Last evening, we watched Oliver Sacks: His Own Life.
What a life story, with tremendous personal troubles that were mirrored by remarkable accomplishments!
The following is from my post on August 31, 2015, after Sacks died.
Like many, I too read more than one obituary piece on Sacks. In this one, at the New Yorker, I found something especially insightful:
He resisted the powerful current of modern practice that seeks the generic. He rejected a monolithic mindset, and retrieved the individual from the obscuring blanket of statistics. This put him outside of the academy, exiled to chronic-care institutions. Through his writing, Sacks ultimately received recognition for advancing a unique form of clinical scholarship that was largely abandoned: the study of the single person within the context of his own life. Ever the acute observer, his case histories confirmed that under a single diagnostic term was a spectrum of human biology. No two patients are ever the same, he emphasized. ...Against the generic. No two patients are ever the same.
Every dimension of the patient was meaningful in his thinking.
Powerful ideas. Ideas that are relevant not only to the medical practice alone and, instead, they are applicable to every walk of life. We often forget that no two people are the same.
In any professional practice, there is a reason, I suppose, that we go with the generic--it is "cost efficient." But then, I have problems getting even the best fitting shoe because my feet are not the generic 7.5 size! If that is the problem with the feet, then think about the brain, the biochemistry, the ...
Even though Sacks kept the individual patient in the front and center,
This did not mean Sacks was a Luddite. He was an avid reader of scientific journals, fascinated by scientific advancements in imaging the nervous system at work. He engaged in dialogue with Nobel laureates and lab scientists about the nature of consciousness, providing what they lacked—the insights of a naturalist, a field worker.Sacks showed us that being an "artisan" didn't therefore automatically mean being opposed to scientific and technological advancements. He made it seem easy how to use those advancements in order to make his individual-centered approach that much more rewarding to his patients.

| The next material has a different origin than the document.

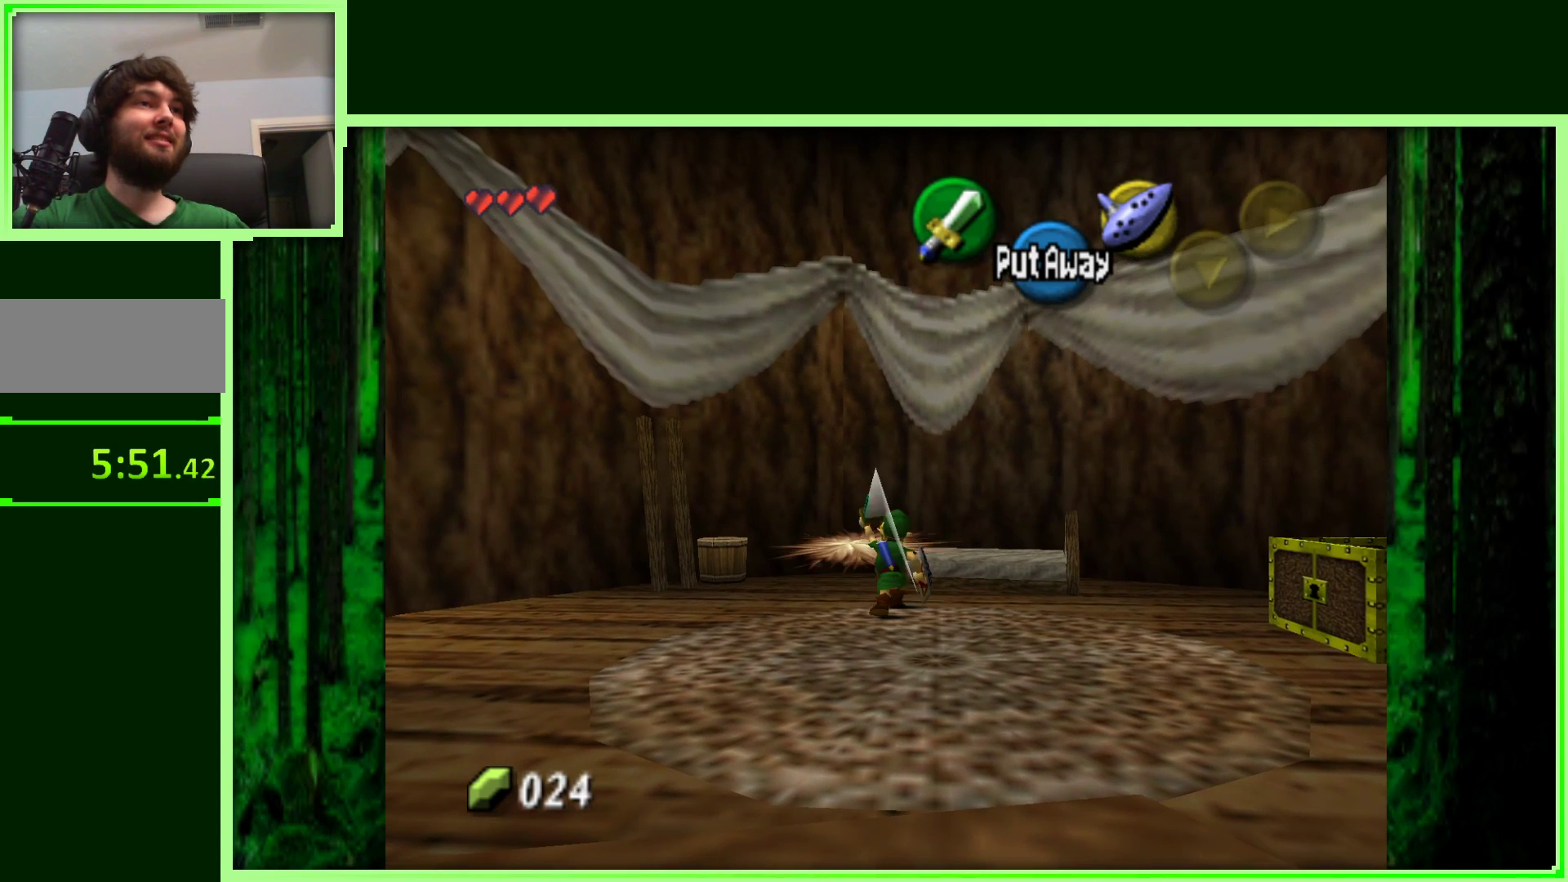
{"buttons": ["B"], "left_stick": "down", "events": [[250, "left_stick", "down"]]}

I saw Sacks in person, and heard him, when he was in Portland on a book tour, which was soon after the publication of Uncle Tungsten. Even from the back rows of the auditorium, it was clear that he was full of energy. I had no idea at that time about the complicated and miserable life that he had lived in his younger years; reading about those made me appreciate his energy and commitment all the more.
His own words, from a couple of weeks ago, seem to be the best way to end this post, especially because of the references to the meaning of life and inner peace and happiness, about which I often blog:
And now, weak, short of breath, my once-firm muscles melted away by cancer, I find my thoughts, increasingly, not on the supernatural or spiritual, but on what is meant by living a good and worthwhile life — achieving a sense of peace within oneself. I find my thoughts drifting to the Sabbath, the day of rest, the seventh day of the week, and perhaps the seventh day of one’s life as well, when one can feel that one’s work is done, and one may, in good conscience, rest.